There is no information carried by a Boolean beyond its value, and that’s the rub. As Conor McBride puts it, to make use of a Boolean you have to know its provenance so that you can know what it means.
Keeping track of this information (or attempting to recover it using any number of program analysis techniques) is notoriously difficult. The only thing you can do with a bit is to branch on it, and pretty soon you’re lost in a thicket of if-then-else’s, and you lose track of what’s what.

The problem is computing the bit in the first place. Having done so, you have blinded yourself by reducing the information you have at hand to a bit, and then trying to recover that information later by remembering the provenance of that bit. An illustrative example was considered in my article on equality:

fun plus x y = if x=Z then y else S(plus (pred x) y)

Here we’ve crushed the information we have about x down to one bit, then branched on it, then were forced to recover the information we lost to justify the call to pred, which typically cannot recover the fact that its argument is non-zero and must check for it to be sure. What a mess! Instead, we should write

fun plus x y = case x of Z => y | S(x') => S(plus x' y)

No Boolean necessary, and the code is improved as well! In particular, we obtain the predecessor en passant, and have no need to keep track of the provenance of any bit.

Some commenter there says

To the best of my knowledge, Ted Codd was the first to point out, in his relational model, that there is no place for Boolean data types in entity modeling. It is a basic design principle to avoid characterizing data in terms of Boolean values, since there is usually some other piece of information you are forgetting to model, and once you slam a Boolean into your overall data model, it becomes very hard to version towards a more exact model (information loss).

An example from Hacker News (on an unrelated post):

Basically, the idea is that when you branch on a conditional, information is gained. This information may be represented in the type system and used by the compiler to verify safety, or it can be ignored. If it is ignored, the language is said to have “boolean blindness”.

  if (ptr == NULL) {
    ... a ...

Supplied records:
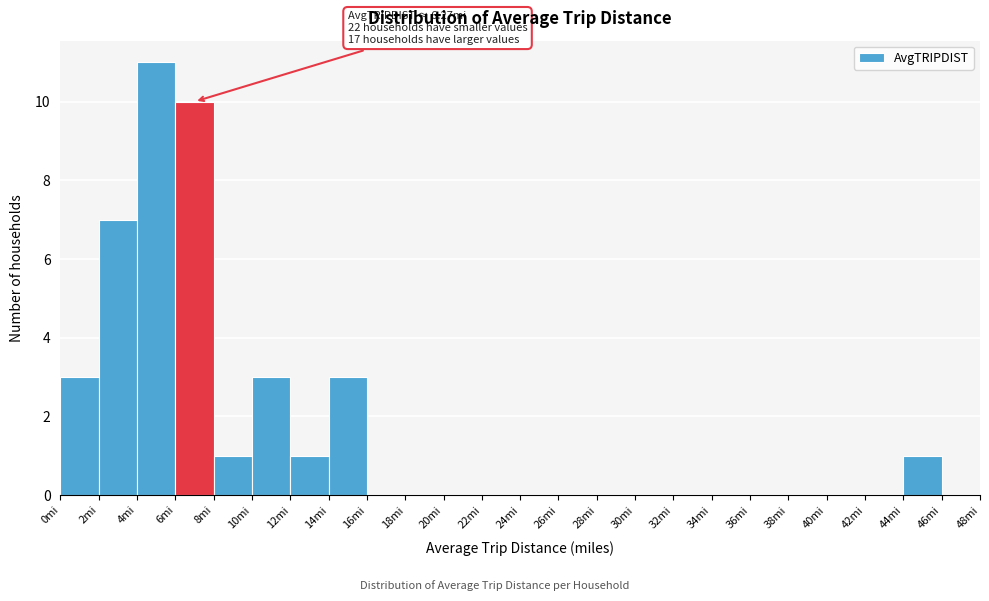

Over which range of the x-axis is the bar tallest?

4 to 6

==

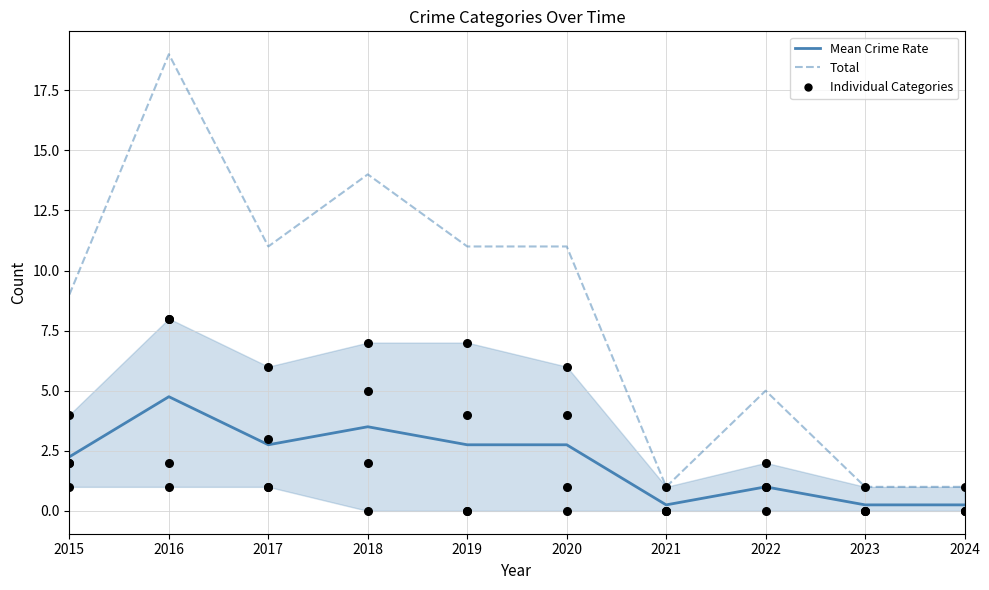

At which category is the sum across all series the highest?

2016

Problem 1:
Answer these questions about the text on Boolean blindness:
(a) Who is quoted as saying that to make use of a Boolean you have to know its provenance?
(b) According to the commenter, who was the first to point out that there is no place for Boolean data types in entity modeling?
(c) In the Hacker News example, what is a language said to have if the information gained by branching is ignored?
Problem 2: Please retype the text on Boolean blindness from "Some commenter there" to "model (information loss).".

Written answer 1:
(a) Conor McBride
(b) Ted Codd
(c) Boolean blindness

Written answer 2:
Some commenter there says

To the best of my knowledge, Ted Codd was the first to point out, in his relational model, that there is no place for Boolean data types in entity modeling. It is a basic design principle to avoid characterizing data in terms of Boolean values, since there is usually some other piece of information you are forgetting to model, and once you slam a Boolean into your overall data model, it becomes very hard to version towards a more exact model (information loss).